The New York band did not simply play their songs, they weaponised them.

YHWH Nailgun are no ordinary band. Nothing in their manner suggests restraint or simplicity. There is something fiercely primal in their energy, serving up deep cuts raw and animalistic in their core essence. In March, their debut LP ‘45 Pounds’ burst open like some ferocious machine, unleashing something which dared to defy all categorisation.
Translating this kind of ruthless intensity to the stage is no simple task, but confined within Salford’s dimly lit former mechanics workshop, they managed to summon it in its purest form. With the first clamours of ‘Penetrator’, the closeness of the setting suddenly became fractured by the outbreak of the band’s vast industrial soundscape. Combining juggernaut polyrhythms and caustic synth charges with Borzone’s guttural vocal delivery, the four-piece let loose their relentless onslaught. Album closer ‘Changer’ followed in pursuit, leading the audience further into the haze. Slicing seamlessly through their back catalogue, the spree felt oftentimes unsettling as it dared the listener to claw through the heavy tension and find the light on the horizon.
The opening percussive stabs of ‘Castrato Raw (Fullback)’ welcomed a further rampant assault on the senses. Its advance was cold, caustic and unabating, yet there remained a hypnotic tension in Pickard’s loose and flashy drum patterns which left the audience fighting with their feet against the hard floor below them. It is this dancefloor fusion which truly anchors YHWH Nailgun’s sound, their unnatural ability to conjure up something so alluring from an otherwise corrosive soundscape, that puts them at the top of their game.
On record, ‘45 Pounds’ at times felt meticulously calibrated, each outburst locked between another to give way to danger. Within this live setting, measured tracks such as ‘Blackout’ and ‘Tear Pusher’ became things of unpredictable volatility. The outburst of ‘Animal Death Already Breathing’ formed a particularly striking reminder of the complexity of the band’s energy, conveying how difficult it is to contain its surges. Although a slightly slower assault from the outset, it rapidly dissolved into something much murkier and angrier. Clean metallic guitar squeals ripped open to reveal their jagged edges, low-end synth hammers rose through our backs, and Borzone’s vocal gushes felt more desperate than ever. The experience quickly surpassed surface level. The weight of the instrumentation became something bodily, dragging us down so that the music was no longer simply being played at us but within us.
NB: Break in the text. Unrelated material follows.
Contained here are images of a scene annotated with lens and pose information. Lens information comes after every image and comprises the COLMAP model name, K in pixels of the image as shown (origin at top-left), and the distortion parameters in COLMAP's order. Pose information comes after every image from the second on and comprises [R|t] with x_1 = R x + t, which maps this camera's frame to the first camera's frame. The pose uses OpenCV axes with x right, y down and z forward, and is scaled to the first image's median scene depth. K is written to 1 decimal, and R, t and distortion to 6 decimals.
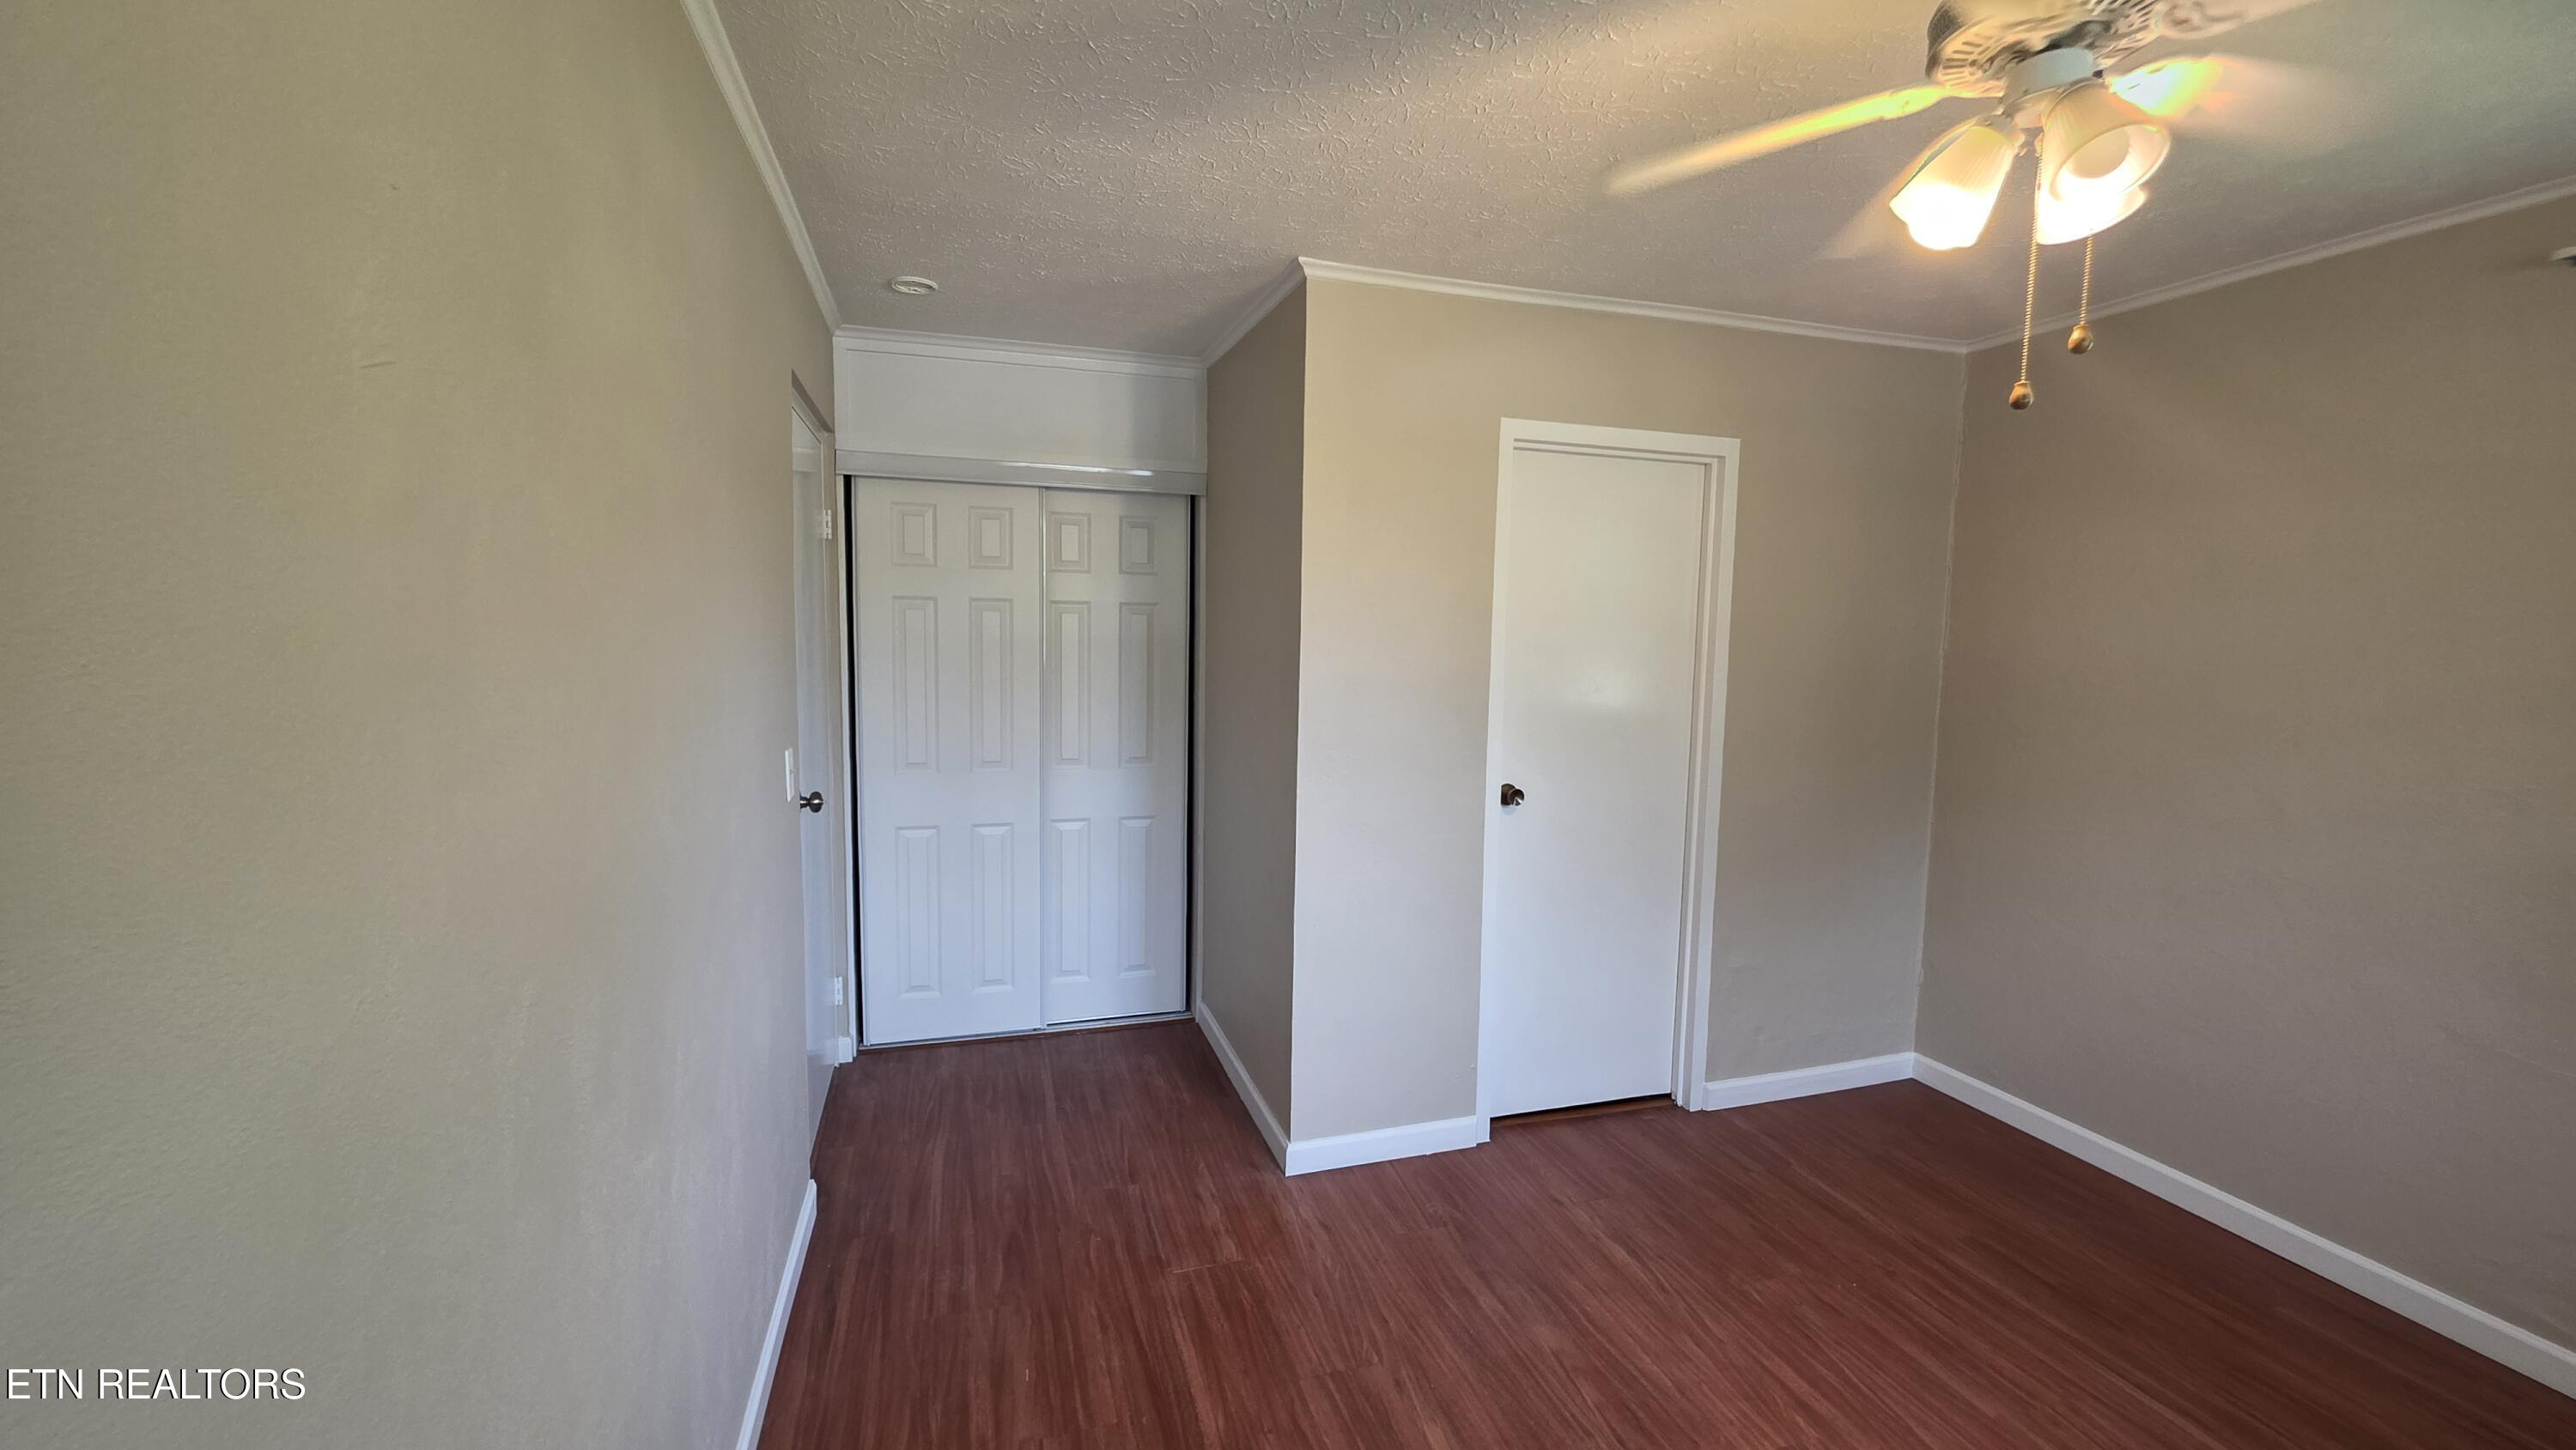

Zack Borzone embodied this sentiment in his unnerving, yet equally captivating stage presence. Less like performance and more like possession, every glimmer of the eye and swift convulsion served to expel the force woken by each track. As he cavorted across the stage, his manner was often dazed, detached, even mechanical. At every moment, he posed a reminder that within YHWH Nailgun’s music there is something much bigger which cannot be controlled.
As the band dove deeper into their armoury for older material, there came a strange sense of clarity. Moments like the eruptions of ‘Back Muscle’ and ‘Venison Mama’ from 2022 EP ‘No Midwife And I Wingflap’ were met with tense stillness from the audience. Though just as bold and vicious as their newer tracks, the offering of these tracks felt more deliberate. It was a kind of controlled torment, exercised with smug precision. They were antagonistic in the best possible way, asserting their authority and stretching the audience’s nerves as far as they dared before snapping the room back into chaos.
As the final death clamours of ‘Iron Feet’ melted into ‘Look at Me, I’m a Rainer’, the air felt incomprehensibly heavy. Heavy with exhilaration and reluctant acceptance of the end of the storm. From an album of material seemingly abstract and elusive, YHWH Nailgun tore out something so physically evocative that even as the smoke cleared and the dust of the evening began to settle, a restless presence remained within the waning audience. YHWH Nailgun did not simply play their songs, they weaponised them.